Habida  cuenta  que  contra la decisión de  inadmitir  la  demanda  de  casación  presentada  por  la  defensa  procede  el  mecanismo  de  insistencia de conformidad con lo establecido en el artículo 184  de  la Ley 906 de 2004, impera precisar que como dicha legislación no regula el  trámite  a  seguir  para que se aplique el referido instituto procesal, la Sala  ha  definido  las reglas que habrán de seguirse para su aplicación1,    como  sigue:   

          i)        La  insistencia  es  un  mecanismo  especial  que  sólo  puede  ser  promovido  por  el  demandante,  dentro  de  los cinco (5) días siguientes a la  notificación  de  la  providencia  por  cuyo  medio la Sala decida inadmitir la  demanda  de  casación,  con el fin de provocar que ésta reconsidere lo decido.  También  podrá  ser  provocado  oficiosamente  dentro  del  mismo término por  alguno  de  los  Delegados  del  Ministerio  Público  para  la  Casación Penal  –siempre  que el recurso  de  casación no hubiera sido interpuesto por un Procurador Judicial–,   el  Magistrado  disidente  o  el  Magistrado  que  no  haya  participado  en los debates o suscrito la providencia  inadmisoria.   

          ii)                       La  solicitud de insistencia puede elevarse ante  el  Ministerio Público a través de sus Delegados para la Casación Penal, ante  uno  de  los  Magistrados  que  haya  salvado  voto  en  cuanto  a  la decisión  mayoritaria  de  inadmitir  la demanda o ante uno de los Magistrados que no haya  intervenido en la discusión.   

iii)          Es potestativo del Magistrado disidente,  del  que no intervino en los debates o del Delegado del Ministerio Público ante  quien  se  formula  la insistencia, optar por someter el asunto a consideración  de  la Sala o no presentarlo para su revisión, evento último en que informará  de ello al peticionario en un plazo de quince (15) días.   

iv)          El auto a través del cual se inadmite la  demanda  de  casación  trae  como  consecuencia  la  firmeza de la sentencia de  segunda  instancia contra la cual se formuló el recurso de casación, salvo que  la insistencia prospere y conlleve a la admisión de la demanda.   

       En  mérito  de lo expuesto, la CORTE SUPREMA DE JUSTICIA, SALA DE  CASACIÓN PENAL,   

RESUELVE   

          INADMITIR  la  demanda  presentada  por el  defensor    del   procesado   JESÚS   DAVID   ÁVILA  FRANCO,  por  las  razones  consignadas en la anterior  motivación.   
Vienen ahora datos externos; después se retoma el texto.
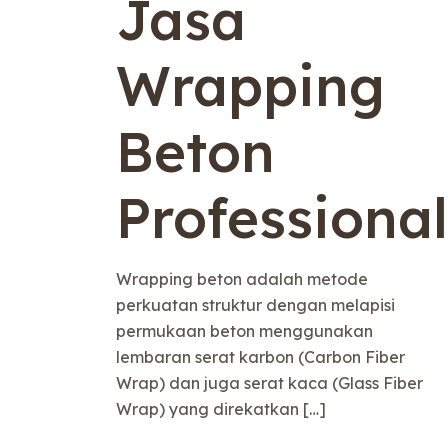
Jasa
Wrapping
Beton
Professional
Wrapping beton adalah metode
perkuatan struktur dengan melapisi
permukaan beton menggunakan
lembaran serat karbon (Carbon Fiber
Wrap) dan juga serat kaca (Glass Fiber
Wrap) yang direkatkan
[…]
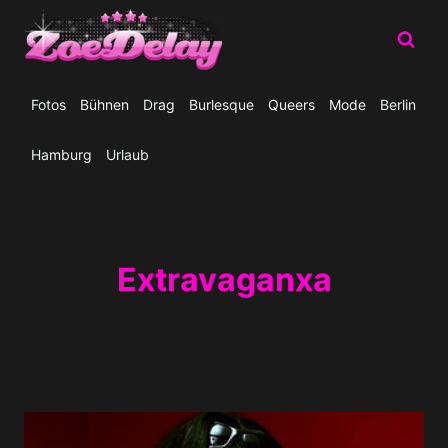
Zum
Inhalt
springen
Fotos
Bühnen
Drag
Burlesque
Queers
Mode
Berlin
Hamburg
Urlaub
Extravaganxa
        Contra  esta decisión procede el mecanismo de insistencia, en los  términos señalados.   

Notifíquese y cúmplase.  

ALFREDO GÓMEZ QUINTERO  

SIGIFREDO  ESPINOSA  PÉREZ                                        ÁLVARO  ORLANDO  PÉREZ     PINZÓN                      

MARINA   PULIDO  DE  BARÓN                                      JORGE LUIS QUINTERO MILANES   

YESID   RAMÍREZ   BASTIDAS                                              JULIO      ENRIQUE      SOCHA  SALAMANCA     

MAURO           SOLARTE  PORTILLA              JAVIER ZAPATA ORTÍZ   

TERESA    RUIZ  NÚÑEZ   

Secretaria    

1  Providencia del 12 de diciembre de 2005. Rad. 24322.